Büyülük uygulamalarda kullanılan insana ait bir başka unsur idrardır. Divriği’de damat, bağının çözülmesi için kendi idrarı ile gelinin idrarını bir kap içinde karıştırdıktan sonra üç yudum içer (Barlas, 1974: 97). Sarılık tedavisinde idrar kullanımı yaygındır. Hastaya kimi zaman kendi idrarı (H. Esirgen; S. Kurtuldu; Z. Yalçın) kimi zaman da bir erkeğin idrarı (İ.Yücel) içirilmektedir. Sarılık tedavisi için gerçekleştirilen bir başka uygulamada ise hastaya, erkek idrarı içerisinde bekletilen meyve yedirilir:

“Annem sarılık olduğunda dayımın çişinin içine kayısı atmışlar. Kayısıyı onun içinde şişirmişler. Annem de onları yemiş.” (İ. Yücel)

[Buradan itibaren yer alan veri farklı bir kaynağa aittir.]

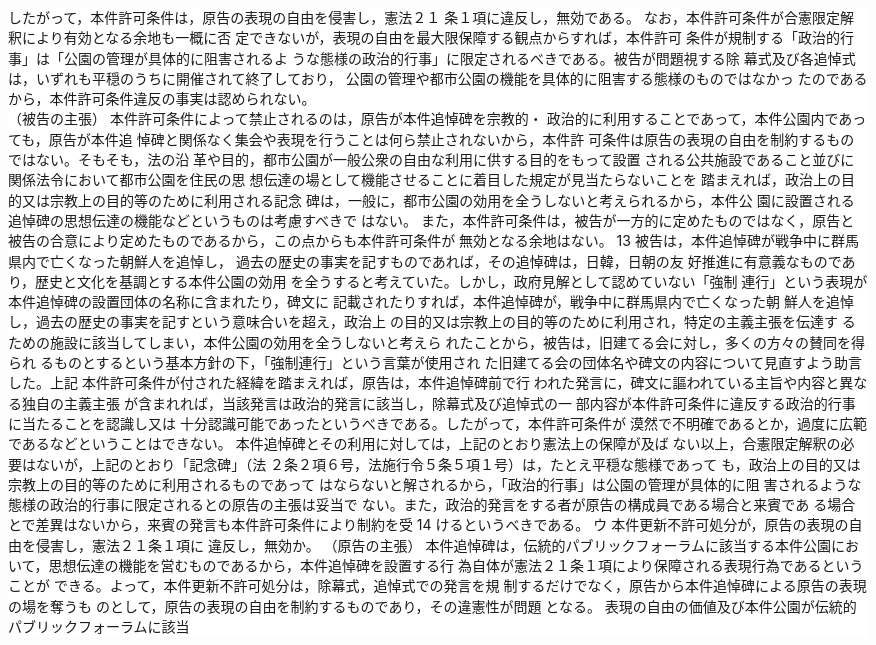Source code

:   したがって，本件許可条件は，原告の表現の自由を侵害し，憲法２１
条１項に違反し，無効である。 
 なお，本件許可条件が合憲限定解釈により有効となる余地も一概に否
定できないが，表現の自由を最大限保障する観点からすれば，本件許可
条件が規制する「政治的行事」は「公園の管理が具体的に阻害されるよ
うな態様の政治的行事」に限定されるべきである。被告が問題視する除
幕式及び各追悼式は，いずれも平穏のうちに開催されて終了しており，
公園の管理や都市公園の機能を具体的に阻害する態様のものではなかっ
たのであるから，本件許可条件違反の事実は認められない。  
（被告の主張） 
 本件許可条件によって禁止されるのは，原告が本件追悼碑を宗教的・
政治的に利用することであって，本件公園内であっても，原告が本件追
悼碑と関係なく集会や表現を行うことは何ら禁止されないから，本件許
可条件は原告の表現の自由を制約するものではない。そもそも，法の沿
革や目的，都市公園が一般公衆の自由な利用に供する目的をもって設置
される公共施設であること並びに関係法令において都市公園を住民の思
想伝達の場として機能させることに着目した規定が見当たらないことを
踏まえれば，政治上の目的又は宗教上の目的等のために利用される記念
碑は，一般に，都市公園の効用を全うしないと考えられるから，本件公
園に設置される追悼碑の思想伝達の機能などというものは考慮すべきで
はない。 
 また，本件許可条件は，被告が一方的に定めたものではなく，原告と
被告の合意により定めたものであるから，この点からも本件許可条件が
無効となる余地はない。 
13 
 被告は，本件追悼碑が戦争中に群馬県内で亡くなった朝鮮人を追悼し，
過去の歴史の事実を記すものであれば，その追悼碑は，日韓，日朝の友
好推進に有意義なものであり，歴史と文化を基調とする本件公園の効用
を全うすると考えていた。しかし，政府見解として認めていない「強制
連行」という表現が本件追悼碑の設置団体の名称に含まれたり，碑文に
記載されたりすれば，本件追悼碑が，戦争中に群馬県内で亡くなった朝
鮮人を追悼し，過去の歴史の事実を記すという意味合いを超え，政治上
の目的又は宗教上の目的等のために利用され，特定の主義主張を伝達す
るための施設に該当してしまい，本件公園の効用を全うしないと考えら
れたことから，被告は，旧建てる会に対し，多くの方々の賛同を得られ
るものとするという基本方針の下，「強制連行」という言葉が使用され
た旧建てる会の団体名や碑文の内容について見直すよう助言した。上記
本件許可条件が付された経緯を踏まえれば，原告は，本件追悼碑前で行
われた発言に，碑文に謳われている主旨や内容と異なる独自の主義主張
が含まれれば，当該発言は政治的発言に該当し，除幕式及び追悼式の一
部内容が本件許可条件に違反する政治的行事に当たることを認識し又は
十分認識可能であったというべきである。したがって，本件許可条件が
漠然で不明確であるとか，過度に広範であるなどということはできない。 
 本件追悼碑とその利用に対しては，上記のとおり憲法上の保障が及ば
ない以上，合憲限定解釈の必要はないが，上記のとおり「記念碑」（法
２条２項６号，法施行令５条５項１号）は，たとえ平穏な態様であって
も，政治上の目的又は宗教上の目的等のために利用されるものであって
はならないと解されるから，「政治的行事」は公園の管理が具体的に阻
害されるような態様の政治的行事に限定されるとの原告の主張は妥当で
ない。また，政治的発言をする者が原告の構成員である場合と来賓であ
る場合とで差異はないから，来賓の発言も本件許可条件により制約を受
14 
けるというべきである。 
ウ 本件更新不許可処分が，原告の表現の自由を侵害し，憲法２１条１項に
違反し，無効か。 
（原告の主張） 
本件追悼碑は，伝統的パブリックフォーラムに該当する本件公園にお
いて，思想伝達の機能を営むものであるから，本件追悼碑を設置する行
為自体が憲法２１条１項により保障される表現行為であるということが
できる。よって，本件更新不許可処分は，除幕式，追悼式での発言を規
制するだけでなく，原告から本件追悼碑による原告の表現の場を奪うも
のとして，原告の表現の自由を制約するものであり，その違憲性が問題
となる。 
表現の自由の価値及び本件公園が伝統的パブリックフォーラムに該当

Sevdiği insanı kendine bağlamak isteyen genç kızlar, eşlerini evine bağlamak isteyen kadınlar (G. Elmacı; N. Erbay; H. Esirgen; A. Yalçın; Z. Yalçın; İ. Yücel; Avik 3) adet dönemlerinde bu uygulamaya başvurmaktadır. Büyü aracı olarak kullanıldığından Anadolu’da genç kızların kanının bir yere bulaşmasından, kanlı şeylerin arındırılmadan bırakılmasından kaçınılır (H. Esirgen; N. Esirgen; F. Yavuzer; Z. Yalçın; Barlas, 1974; 39). Genç kızın ilk âdet kanının bulaştığı çaput ile yapılan bağlama büyüsü bu kaçınmayı açıklar niteliktedir. Evlendiğinde genç kızın bağlı kalması için bu çaput, gün doğumunda toprağın kırk parmak derinliğine gömülür (Barlas, 1974: 39). Kan ile yapılan bağlama uygulamalarının oldukça etkili olduğuna inanılmaktadır. Etkilenmek istenen kişinin yiyeceğine ve içeceğine karıştırılmak suretiyle aralarındaki bağ güçlendirilmeye çalışılır:

123

“Evet onu herkes söylüyor, çok etkiliymiş. Çayına, içeceğine atıyor işte, bir damlası yetiyor. Onu yapıyorlar, çoğu kişi de yapıyor. Sevdiği çocuğa onu yapıyor, bağlansın diye. Genç kızlar çok yapar onu sevgililerine. Bu adam beni alsın, kopamasın diye ve kopamadığı söyleniyor.” (A. Yalçın)

İnsana ait unsurlar büyü araçları arasındadır. Olumlu ve olumsuz amaçlarla tırnak, saç ve çeşitli ifrazat büyülük uygulamalarda kullanılmaktadır.